ASSIGNMENT >> All of the entries below need repeating exactly, apart from their images.

++++++++

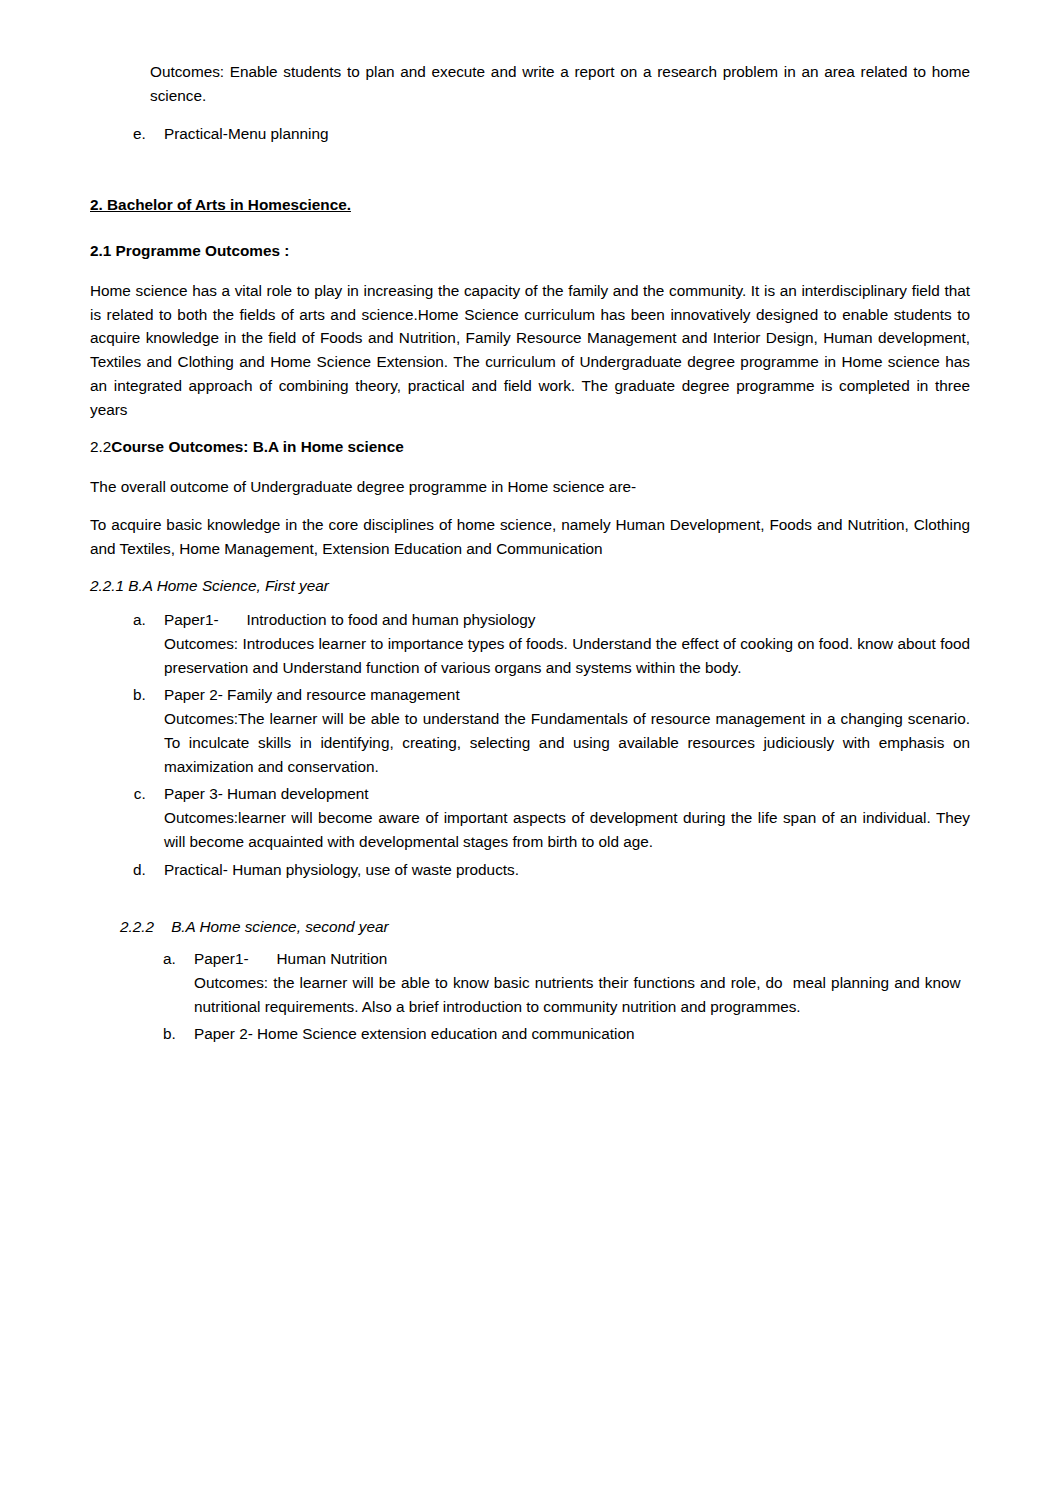Outcomes: Enable students to plan and execute and write a report on a research problem in an area related to home science.
Practical-Menu planning
2. Bachelor of Arts in Homescience.
2.1 Programme Outcomes :
Home science has a vital role to play in increasing the capacity of the family and the community. It is an interdisciplinary field that is related to both the fields of arts and science.Home Science curriculum has been innovatively designed to enable students to acquire knowledge in the field of Foods and Nutrition, Family Resource Management and Interior Design, Human development, Textiles and Clothing and Home Science Extension. The curriculum of Undergraduate degree programme in Home science has an integrated approach of combining theory, practical and field work. The graduate degree programme is completed in three years
2.2Course Outcomes: B.A in Home science
The overall outcome of Undergraduate degree programme in Home science are-
To acquire basic knowledge in the core disciplines of home science, namely Human Development, Foods and Nutrition, Clothing and Textiles, Home Management, Extension Education and Communication
2.2.1 B.A Home Science, First year
Paper1- Introduction to food and human physiology
Outcomes: Introduces learner to importance types of foods. Understand the effect of cooking on food. know about food preservation and Understand function of various organs and systems within the body.
Paper 2- Family and resource management
Outcomes:The learner will be able to understand the Fundamentals of resource management in a changing scenario. To inculcate skills in identifying, creating, selecting and using available resources judiciously with emphasis on maximization and conservation.
Paper 3- Human development
Outcomes:learner will become aware of important aspects of development during the life span of an individual. They will become acquainted with developmental stages from birth to old age.
Practical- Human physiology, use of waste products.
2.2.2 B.A Home science, second year
Paper1- Human Nutrition
Outcomes: the learner will be able to know basic nutrients their functions and role, do meal planning and know nutritional requirements. Also a brief introduction to community nutrition and programmes.
Paper 2- Home Science extension education and communication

++++++++

ANSWER FOR THIS EXERCISE >>
Outcomes: Enable students to plan and execute and write a report on a research problem in an area related to home science.
Practical-Menu planning
2. Bachelor of Arts in Homescience.
2.1 Programme Outcomes :
Home science has a vital role to play in increasing the capacity of the family and the community. It is an interdisciplinary field that is related to both the fields of arts and science.Home Science curriculum has been innovatively designed to enable students to acquire knowledge in the field of Foods and Nutrition, Family Resource Management and Interior Design, Human development, Textiles and Clothing and Home Science Extension. The curriculum of Undergraduate degree programme in Home science has an integrated approach of combining theory, practical and field work. The graduate degree programme is completed in three years
2.2Course Outcomes: B.A in Home science
The overall outcome of Undergraduate degree programme in Home science are-
To acquire basic knowledge in the core disciplines of home science, namely Human Development, Foods and Nutrition, Clothing and Textiles, Home Management, Extension Education and Communication
2.2.1 B.A Home Science, First year
Paper1- Introduction to food and human physiology
Outcomes: Introduces learner to importance types of foods. Understand the effect of cooking on food. know about food preservation and Understand function of various organs and systems within the body.
Paper 2- Family and resource management
Outcomes:The learner will be able to understand the Fundamentals of resource management in a changing scenario. To inculcate skills in identifying, creating, selecting and using available resources judiciously with emphasis on maximization and conservation.
Paper 3- Human development
Outcomes:learner will become aware of important aspects of development during the life span of an individual. They will become acquainted with developmental stages from birth to old age.
Practical- Human physiology, use of waste products.
2.2.2 B.A Home science, second year
Paper1- Human Nutrition
Outcomes: the learner will be able to know basic nutrients their functions and role, do meal planning and know nutritional requirements. Also a brief introduction to community nutrition and programmes.
Paper 2- Home Science extension education and communication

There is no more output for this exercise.